Bien que de formation mathématique, il reste que sa vocation était littéraire. Mimouni était très tôt attiré par la lecture et l'écriture. Le printemps n'en sera que plus beau est le titre de son premier roman où se mêlent l'amour et la guerre. C'est l'histoire de deux jeunes algériens, Hamid et Djamila, qui se voient écrasés par la machine infernale de la guerre. Ils sacrifient leur vie et leur amour pour l'Algérie.

Mimouni a fait de son enfance difficile un mobile et de la guerre d'Algérie (1954/1962) un repère pour donner naissance à ses prestigieux chefs-d'œuvres, où il a traité de beaucoup de sujets, notamment : la bureaucratie, l'amour, la sexualité, l'intégrisme, la dictature, la révolution, etc.

Dans ses pages, Rachid Mimouni montre la réalité amère des algériens et leur quotidien médiocre : harcèlements, intimidations, oppressions, provocations, etc. Il dépeint le tableau d'une Algérie en agonie et une jeunesse prisonnière des dogmes révolus.
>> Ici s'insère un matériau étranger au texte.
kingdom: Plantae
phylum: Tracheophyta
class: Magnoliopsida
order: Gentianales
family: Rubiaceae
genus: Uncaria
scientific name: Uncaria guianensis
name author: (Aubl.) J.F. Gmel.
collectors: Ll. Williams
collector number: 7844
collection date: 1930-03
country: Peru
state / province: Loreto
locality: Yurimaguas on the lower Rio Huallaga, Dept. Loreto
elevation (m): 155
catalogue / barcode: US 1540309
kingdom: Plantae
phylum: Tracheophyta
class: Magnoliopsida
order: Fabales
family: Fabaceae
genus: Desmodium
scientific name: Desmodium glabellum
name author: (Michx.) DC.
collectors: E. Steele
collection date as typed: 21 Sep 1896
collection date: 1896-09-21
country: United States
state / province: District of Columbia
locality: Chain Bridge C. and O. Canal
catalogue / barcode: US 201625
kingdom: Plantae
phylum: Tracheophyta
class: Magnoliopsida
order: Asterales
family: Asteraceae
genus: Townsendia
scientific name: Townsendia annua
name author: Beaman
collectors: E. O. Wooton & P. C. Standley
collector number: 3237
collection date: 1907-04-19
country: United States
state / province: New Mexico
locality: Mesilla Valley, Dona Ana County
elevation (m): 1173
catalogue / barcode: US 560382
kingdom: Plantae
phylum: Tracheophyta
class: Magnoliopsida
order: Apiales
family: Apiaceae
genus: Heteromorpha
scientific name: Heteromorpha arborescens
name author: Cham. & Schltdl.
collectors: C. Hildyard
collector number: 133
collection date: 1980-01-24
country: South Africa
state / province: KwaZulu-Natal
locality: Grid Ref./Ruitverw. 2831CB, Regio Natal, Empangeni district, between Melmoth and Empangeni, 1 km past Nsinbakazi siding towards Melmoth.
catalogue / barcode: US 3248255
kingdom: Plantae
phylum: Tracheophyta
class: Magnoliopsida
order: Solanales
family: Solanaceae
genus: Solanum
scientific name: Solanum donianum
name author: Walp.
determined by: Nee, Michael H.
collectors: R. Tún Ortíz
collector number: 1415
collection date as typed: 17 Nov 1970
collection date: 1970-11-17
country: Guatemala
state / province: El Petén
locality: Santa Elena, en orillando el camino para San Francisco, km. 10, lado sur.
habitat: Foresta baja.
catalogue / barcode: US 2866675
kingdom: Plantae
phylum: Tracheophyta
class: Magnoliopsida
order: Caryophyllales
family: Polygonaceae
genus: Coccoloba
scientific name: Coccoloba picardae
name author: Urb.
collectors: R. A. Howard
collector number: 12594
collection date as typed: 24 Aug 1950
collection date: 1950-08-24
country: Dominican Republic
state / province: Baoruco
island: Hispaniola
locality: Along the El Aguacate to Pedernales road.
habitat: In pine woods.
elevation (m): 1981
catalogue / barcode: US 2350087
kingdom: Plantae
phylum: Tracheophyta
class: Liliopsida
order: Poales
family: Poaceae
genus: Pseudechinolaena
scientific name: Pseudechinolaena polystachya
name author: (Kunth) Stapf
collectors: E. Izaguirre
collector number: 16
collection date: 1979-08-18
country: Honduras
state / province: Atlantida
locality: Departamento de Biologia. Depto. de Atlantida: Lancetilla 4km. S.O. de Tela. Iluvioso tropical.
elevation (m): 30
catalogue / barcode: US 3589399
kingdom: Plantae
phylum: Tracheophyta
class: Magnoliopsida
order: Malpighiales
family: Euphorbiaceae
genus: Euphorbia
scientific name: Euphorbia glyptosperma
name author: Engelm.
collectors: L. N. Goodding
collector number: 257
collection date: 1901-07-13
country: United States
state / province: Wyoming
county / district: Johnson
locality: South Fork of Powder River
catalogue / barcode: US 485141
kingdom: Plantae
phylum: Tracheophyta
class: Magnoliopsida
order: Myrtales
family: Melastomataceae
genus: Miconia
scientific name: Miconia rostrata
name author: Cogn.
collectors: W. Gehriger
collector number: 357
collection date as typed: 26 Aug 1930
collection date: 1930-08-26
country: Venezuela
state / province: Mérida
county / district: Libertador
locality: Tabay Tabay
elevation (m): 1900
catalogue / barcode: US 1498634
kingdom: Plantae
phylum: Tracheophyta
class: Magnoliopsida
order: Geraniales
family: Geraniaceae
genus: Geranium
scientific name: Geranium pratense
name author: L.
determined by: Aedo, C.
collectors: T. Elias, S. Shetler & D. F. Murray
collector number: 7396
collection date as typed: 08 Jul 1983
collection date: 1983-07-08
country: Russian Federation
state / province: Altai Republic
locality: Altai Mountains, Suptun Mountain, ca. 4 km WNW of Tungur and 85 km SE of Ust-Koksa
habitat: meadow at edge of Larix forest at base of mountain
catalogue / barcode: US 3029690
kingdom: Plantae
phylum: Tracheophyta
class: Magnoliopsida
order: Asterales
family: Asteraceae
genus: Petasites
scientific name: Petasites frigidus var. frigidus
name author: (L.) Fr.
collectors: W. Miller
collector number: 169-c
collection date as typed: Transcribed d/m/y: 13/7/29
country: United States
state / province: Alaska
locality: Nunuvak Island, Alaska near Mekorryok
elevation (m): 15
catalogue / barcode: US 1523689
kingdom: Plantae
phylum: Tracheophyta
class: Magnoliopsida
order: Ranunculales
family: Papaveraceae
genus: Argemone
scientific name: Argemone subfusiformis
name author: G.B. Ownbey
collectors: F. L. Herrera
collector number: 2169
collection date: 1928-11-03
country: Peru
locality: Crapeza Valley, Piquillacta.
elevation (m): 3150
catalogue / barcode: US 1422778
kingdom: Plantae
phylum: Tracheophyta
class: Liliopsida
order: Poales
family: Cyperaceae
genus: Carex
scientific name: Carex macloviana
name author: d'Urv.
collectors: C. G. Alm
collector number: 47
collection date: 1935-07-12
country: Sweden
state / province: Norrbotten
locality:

Le style d'écriture de Mimouni relève le plus souvent du réalisme, mais il est aussi agrémenté de passages surréalistes. Les personnages de Mimouni font, généralement, la navette entre le passé et le présent. Les critiques littéraires ont appelé son style « va-et-vient » qui ressemble à l'écriture aux spirales de Kateb Yacine.

La plupart des romans de Mimouni sont publiés en France vu qu'il a été confronté au problème de la censure en Algérie. D'ailleurs, il est moins connu en Algérie qu'en France.

La montée de l'intégrisme en Algérie l'a profondément déçu tout autant que l'assassinat de l'intelligentsia algérienne. La mort de Tahar Djaout, son ami de longue date, l'a choqué. Il lui dédie son roman La Malédiction en ces termes : « À la mémoire de mon ami, l'écrivain Tahar Djaout, assassiné par un marchand de bonbons sur l'ordre d'un ancien tôlier ».

En décembre 1993, ce défenseur des libertés d’expression et de conscience s’est résolu, la mort dans l’âme, à quitter son appartement de Boumerdès à 50 km d’Alger pour s’établir à Tanger au Maroc avec sa femme et ses trois enfants. Rachid Mimouni y tiendra une chronique sur les ondes de Médi 1 Radio qui émet de Tanger, qui fera l’objet d’un recueil publié lors de sa disparition.

Rachid Mimouni est lauréat de plusieurs prix littéraires : le Prix de l'amitié franco-arabe 1990, le Prix de la critique littéraire 1990, le Prix de la liberté littéraire 1994 et d'autres encore. Depuis sa mort, une rencontre littéraire réunit, chaque année, des libraires, des éditeurs et des écrivains. Des expositions, des rencontres, des tables rondes se font. À la fin, « le prix Rachid-Mimouni » est décerné à l'écrivain qui s'est le plus distingué.

Œuvres principales[modifier | modifier le code]

Signature de Rachid Mimouni

Prix littéraires[modifier | modifier le code]

  • 1990 : Prix de l'Amitié franco-arabe pour L'Honneur de la tribu
  • 1990 : Prix de la critique littéraire : Ruban de la francophonie pour L'Honneur de la tribu
  • 1990 : Prix de littérature-cinéma du festival international du film à Cannes pour L'Honneur de la tribu
  • 1991 : Prix de l'Académie française pour La Ceinture de l'ogresse
  • 1992 : Prix Hassan II des Quatre Jurys pour l'ensemble de l'œuvre
  • 1993 : Prix Albert-Camus pour Une peine à vivre et De la barbarie en général et de l'intégrisme en particulier
  • 1993 : Prix du Levant pour La Malédiction
  • 1994 : Prix Liberté littéraire pour La Malédiction
  • 1995 : Prix spécial Grand Atlas pour l'ensemble de son œuvre.